A normally doting grandmother confided the daughter-in-law divorced from her son had been cited by Child Protective Services for beating up the 14-year-old daughter my friend so loves because this mother is incapable of managing anger. What to do? Another upper middle class grandmother who is the pillar of privilege is trying to reach the much younger children her morbidly angry and weird son beat up. Finally the mother walked, taking the kids with her. Another grandmother hinted how physically painful it has become to keep and keep up with her overactive six-year-old grandson for a month while his single mother tries to sort her life out.
Cancer has returned to the body of the woman next door and the doctor says this time it's terminal. Meanwhile the chemo is killing her; some days she can't breathe. On July 1, I worked with three 7-year-olds. When i asked the sweet boy if he'd go to the office to ask for a photocopy, he stepped back, looked pained and whispered: "I can't. I'm shy." When I caught the more brazenly assertive and plumper of the two girls secretly stuffing herself with sugar, butter and whipped cream, her look defied me the way it did when she threw a plastic knife past my head toward the sink.
On July 4, I finally reached an old friend mourning for her 50-year life partner who passed in late May after a short, bloody battle with an exotic cancer. They had no children, just each other 24/7 all those years and suddenly she's all alone. I checked in with another friend who lost her 48-year life and business partner--same story, no children, together 24/7--two months ago and was struggling to establish her own life. Still no new job for a childhood friend who at 72 can't quit because she has no inner life and needs something to do, something to fill her time between grandchildren visits.

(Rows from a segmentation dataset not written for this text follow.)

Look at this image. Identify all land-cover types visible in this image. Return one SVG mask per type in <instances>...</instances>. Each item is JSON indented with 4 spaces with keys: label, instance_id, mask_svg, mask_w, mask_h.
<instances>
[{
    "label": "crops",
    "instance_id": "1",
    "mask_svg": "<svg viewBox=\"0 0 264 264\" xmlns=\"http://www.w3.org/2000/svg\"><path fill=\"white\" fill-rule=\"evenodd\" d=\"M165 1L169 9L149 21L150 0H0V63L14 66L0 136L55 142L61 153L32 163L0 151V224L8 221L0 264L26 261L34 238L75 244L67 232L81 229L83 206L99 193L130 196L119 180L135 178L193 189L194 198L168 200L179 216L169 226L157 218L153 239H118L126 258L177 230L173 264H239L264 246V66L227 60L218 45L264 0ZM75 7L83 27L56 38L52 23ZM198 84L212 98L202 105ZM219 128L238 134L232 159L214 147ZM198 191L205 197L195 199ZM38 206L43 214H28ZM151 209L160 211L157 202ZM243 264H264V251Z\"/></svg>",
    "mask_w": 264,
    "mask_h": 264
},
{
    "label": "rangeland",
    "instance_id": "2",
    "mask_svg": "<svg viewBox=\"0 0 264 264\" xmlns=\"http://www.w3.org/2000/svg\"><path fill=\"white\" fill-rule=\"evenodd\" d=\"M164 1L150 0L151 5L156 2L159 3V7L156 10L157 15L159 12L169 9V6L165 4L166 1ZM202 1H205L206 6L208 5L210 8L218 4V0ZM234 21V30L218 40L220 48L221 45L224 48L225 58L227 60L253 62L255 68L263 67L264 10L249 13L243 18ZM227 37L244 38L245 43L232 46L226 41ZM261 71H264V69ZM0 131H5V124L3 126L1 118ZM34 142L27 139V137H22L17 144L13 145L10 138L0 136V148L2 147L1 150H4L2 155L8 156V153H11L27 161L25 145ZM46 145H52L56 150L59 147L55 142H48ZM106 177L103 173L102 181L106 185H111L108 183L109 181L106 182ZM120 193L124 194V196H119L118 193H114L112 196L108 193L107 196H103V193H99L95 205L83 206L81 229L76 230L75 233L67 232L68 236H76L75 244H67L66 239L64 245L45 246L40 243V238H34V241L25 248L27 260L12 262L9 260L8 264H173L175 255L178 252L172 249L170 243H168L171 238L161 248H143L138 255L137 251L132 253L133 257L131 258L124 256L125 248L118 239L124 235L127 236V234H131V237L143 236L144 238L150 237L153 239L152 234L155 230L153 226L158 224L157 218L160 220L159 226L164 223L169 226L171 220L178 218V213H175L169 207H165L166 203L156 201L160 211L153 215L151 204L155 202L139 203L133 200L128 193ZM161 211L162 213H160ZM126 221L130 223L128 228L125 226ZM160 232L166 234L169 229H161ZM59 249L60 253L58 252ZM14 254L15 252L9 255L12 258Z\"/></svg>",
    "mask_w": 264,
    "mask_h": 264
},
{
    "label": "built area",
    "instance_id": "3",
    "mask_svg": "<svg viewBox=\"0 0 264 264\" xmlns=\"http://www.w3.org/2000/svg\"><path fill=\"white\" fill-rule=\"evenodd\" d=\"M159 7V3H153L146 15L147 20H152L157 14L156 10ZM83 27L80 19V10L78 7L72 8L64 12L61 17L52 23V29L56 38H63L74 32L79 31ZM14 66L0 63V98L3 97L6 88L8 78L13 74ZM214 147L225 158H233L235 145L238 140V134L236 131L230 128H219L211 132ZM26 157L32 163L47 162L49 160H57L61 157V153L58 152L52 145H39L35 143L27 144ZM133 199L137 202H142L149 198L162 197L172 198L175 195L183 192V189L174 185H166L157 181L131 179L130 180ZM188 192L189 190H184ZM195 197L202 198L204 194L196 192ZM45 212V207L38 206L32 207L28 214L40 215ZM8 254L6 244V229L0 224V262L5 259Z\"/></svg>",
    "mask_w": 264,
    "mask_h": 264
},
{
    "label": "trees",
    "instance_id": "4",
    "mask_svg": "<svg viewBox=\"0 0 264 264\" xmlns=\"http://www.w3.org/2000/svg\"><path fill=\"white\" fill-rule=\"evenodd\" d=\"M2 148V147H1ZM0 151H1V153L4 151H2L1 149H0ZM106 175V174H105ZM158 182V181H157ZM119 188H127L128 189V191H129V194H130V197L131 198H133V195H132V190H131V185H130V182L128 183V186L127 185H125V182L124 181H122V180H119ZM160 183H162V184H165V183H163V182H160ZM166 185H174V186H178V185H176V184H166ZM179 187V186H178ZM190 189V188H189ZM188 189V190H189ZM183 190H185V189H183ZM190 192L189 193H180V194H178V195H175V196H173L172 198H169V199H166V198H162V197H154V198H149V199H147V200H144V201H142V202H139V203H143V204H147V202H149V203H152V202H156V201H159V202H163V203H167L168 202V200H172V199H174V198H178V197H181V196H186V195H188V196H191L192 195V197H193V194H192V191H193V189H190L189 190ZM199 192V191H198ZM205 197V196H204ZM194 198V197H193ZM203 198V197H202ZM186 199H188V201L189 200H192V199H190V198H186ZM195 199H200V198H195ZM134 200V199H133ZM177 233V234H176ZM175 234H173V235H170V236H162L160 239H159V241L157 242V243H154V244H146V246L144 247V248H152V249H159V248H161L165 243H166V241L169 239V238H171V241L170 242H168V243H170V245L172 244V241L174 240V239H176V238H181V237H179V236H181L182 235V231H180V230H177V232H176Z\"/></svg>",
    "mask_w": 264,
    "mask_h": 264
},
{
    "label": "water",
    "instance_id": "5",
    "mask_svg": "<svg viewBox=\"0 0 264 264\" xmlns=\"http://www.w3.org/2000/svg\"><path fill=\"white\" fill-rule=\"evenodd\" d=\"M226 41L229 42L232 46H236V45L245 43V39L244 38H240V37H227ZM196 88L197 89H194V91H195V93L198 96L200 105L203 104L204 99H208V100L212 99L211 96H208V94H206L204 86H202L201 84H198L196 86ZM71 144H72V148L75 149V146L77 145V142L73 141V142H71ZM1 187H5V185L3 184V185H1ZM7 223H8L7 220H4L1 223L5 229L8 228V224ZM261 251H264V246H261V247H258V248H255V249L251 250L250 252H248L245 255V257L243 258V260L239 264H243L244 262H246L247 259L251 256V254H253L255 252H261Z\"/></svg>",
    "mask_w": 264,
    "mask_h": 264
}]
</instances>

I had a long phone conversation with another childhood friend in Manhattan who since she was forced to retire from her lawyer job has been a mess trying to figure out who she is and what she should do without a title and office. She has money, privilege, a husband, regular Botox injections in her face and a nice perch in midtown but she's bored, sad and scared.
Before the weekend, I had lunch with a young Sherpa woman graduated from community college in the US and totally on her own here, very unhappy that in the name of "efficiency" she doesn't get regular hours or a set number of hours per week at her paying job that pays erratically. After the weekend I had a long phone call from a friend in southern California, frustrated that he'd just lost 1/4 of his annual income because a competitor underhandedly underbid him on a big job, deliberately taking a loss to knife my friend. "Foul play," he grouched.
My French sister wrote that she couldn't go up to Paris for a weekend to enjoy the free concert tickets I offered her because she had to take care of senile parents and grumpy husband. A young friend working as a journalist in Europe was in tears after visiting a Syrian refugee camp, seeing how inhumane everything was.
A Dharma brother forwarded an email about the Chinese invading Sera Monastery inside Tibet and removing the nuns and monks trying to practice there. An elderly Buddhist nun of Swiss origin wrote from her retreat in Nepal that the monsoon and the monastery were hell on her body. Also her visa was about to expire so she was forced to leave the country without a clear place to go. And I got a call from my six-year-old "granddaughter" saying she missed me so much and when was I coming back. I tried to invite her mother to bring her across the country for a week--a week the mother was searching for something to occupy the child--but the mother already had her own life too programmed. What to say? "I miss you too."
Not even on a physically perfect Independence Day could I be liberated from human suffering. And these people want us to live to be 150?!?
~Sandy Garson "Wordsmithing to attest how the Dharma saved me from myself!"